How much we care about the lives of others, as if there wasn’t enough teak in ours! And not only that, we often put ourselves on a pedestal to throw stones in the form of disqualifications at others. In any departure from the script of a character subscribed to fame, we free ourselves like stern magistrates to pass judgment. “Or is it that they haven’t used their private life to make a profit?”, we say. Gossip, formerly associated with hairdressers, sweeps through the corridors of Congress and penetrates television news, as has happened with Ana Obregón and her daughter, born from a surrogate pregnancy.

In The Fall, Albert Camus reflected on innocence and guilt, also on the social deficit of solid values. He points out that we all, without exception, carry a judge inside. And he exposes the greatest of human torments, “that you be judged without law”. “Deprived of the natural brake – he adds -, the judges, unleashed at random, send you away in nothing”. In Spain, surrogacy is not legal. However, a handful of people have resorted to it abroad. According to data shared by sociologist Ana Trejo, between 2010 and 2020, Spanish consulates received 2,856 registration requests for minors born through this procedure. Almost all were accepted.

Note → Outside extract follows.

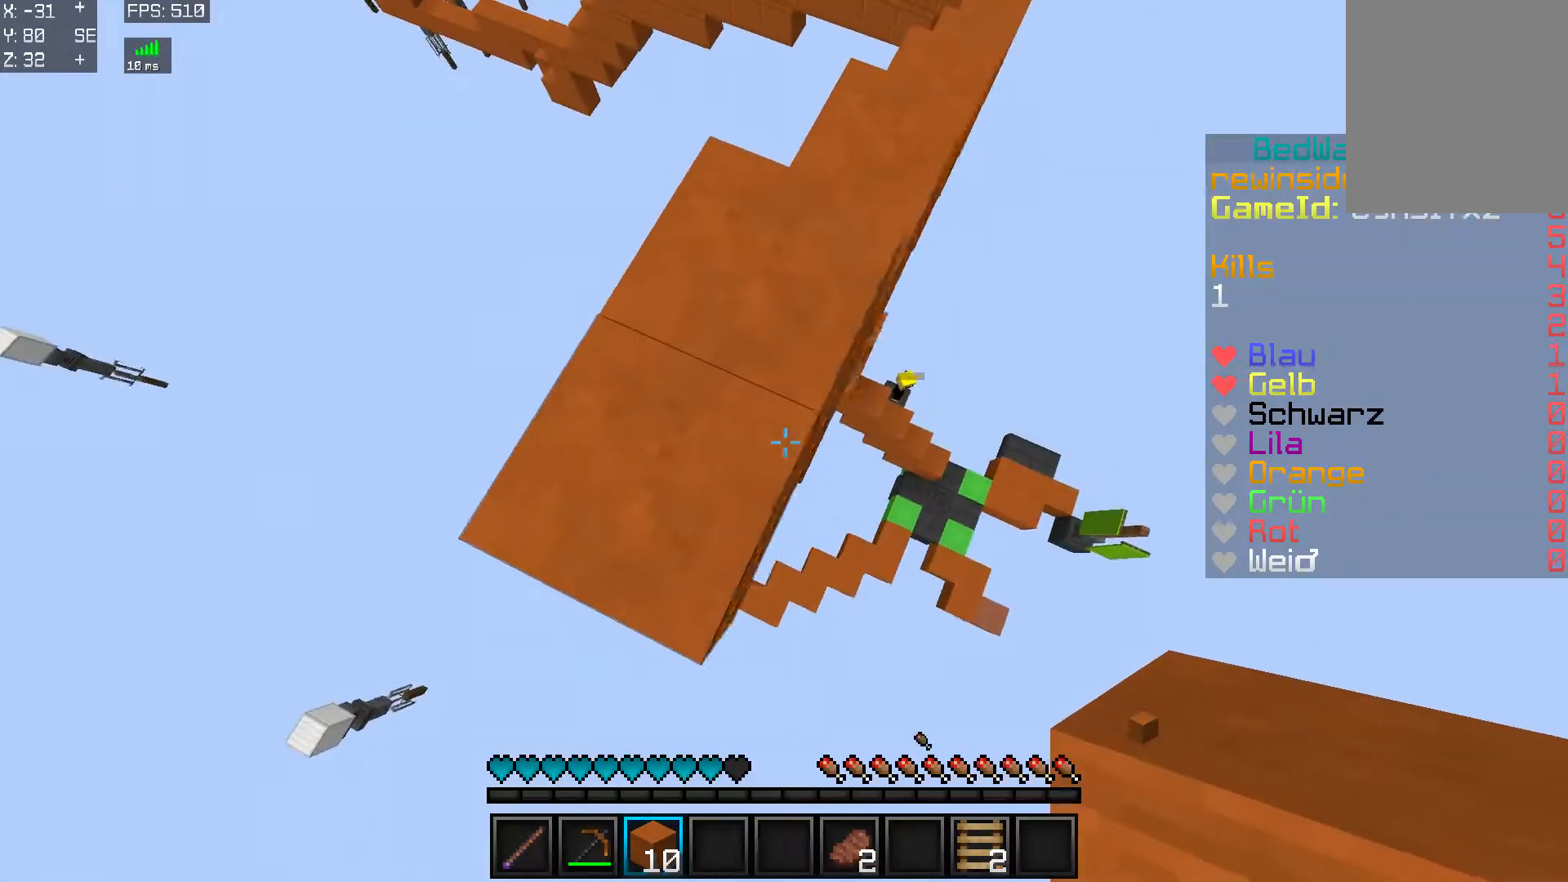
{"keys": ["d"], "mouse": [], "events": [[84, "s", "down"], [267, "a", "down"], [434, "a", "up"], [467, "s", "up"]]}
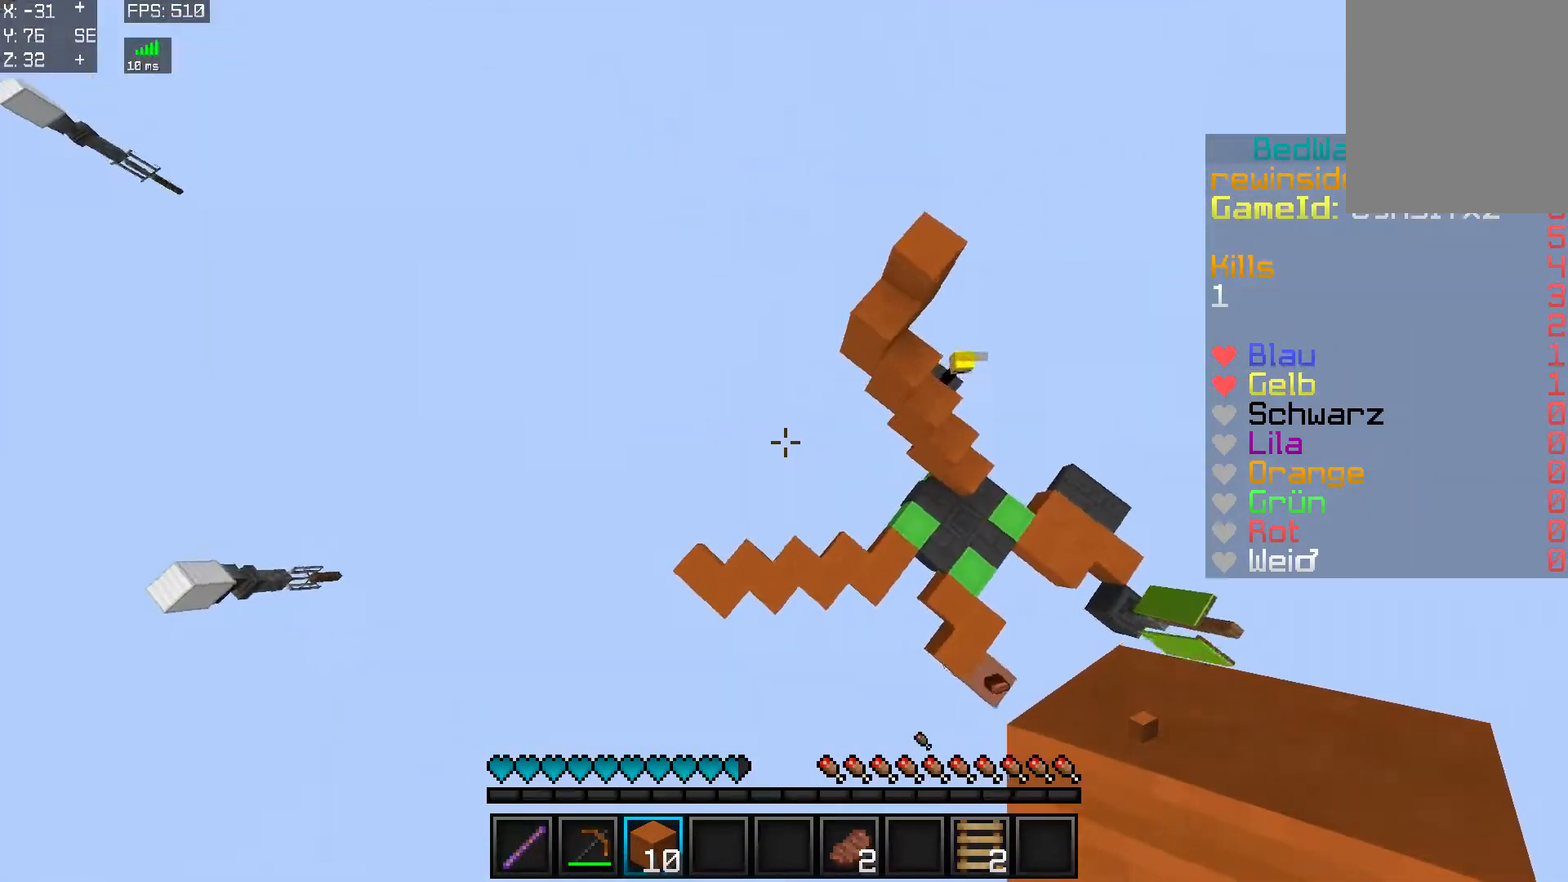
{"keys": [], "mouse": [], "events": [[16, "d", "up"], [217, "d", "down"], [267, "w", "down"], [433, "d", "up"], [433, "w", "up"]]}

Some famous men have resorted to it without being condemned as severely as single women. “Why don’t they adopt?”, we ask angrily. Tearing a baby from the arms of the one who gave birth to it is undoubtedly a strange act, and even more so if there is money involved. It is a wreck in the natural chain of life. But how many abuses are committed daily against this order without making a fuss? Far from judging this woman, with her Miami, her smile, her grief, her bells and her exclusives, I think how fame turns against a person until they sit in the dock.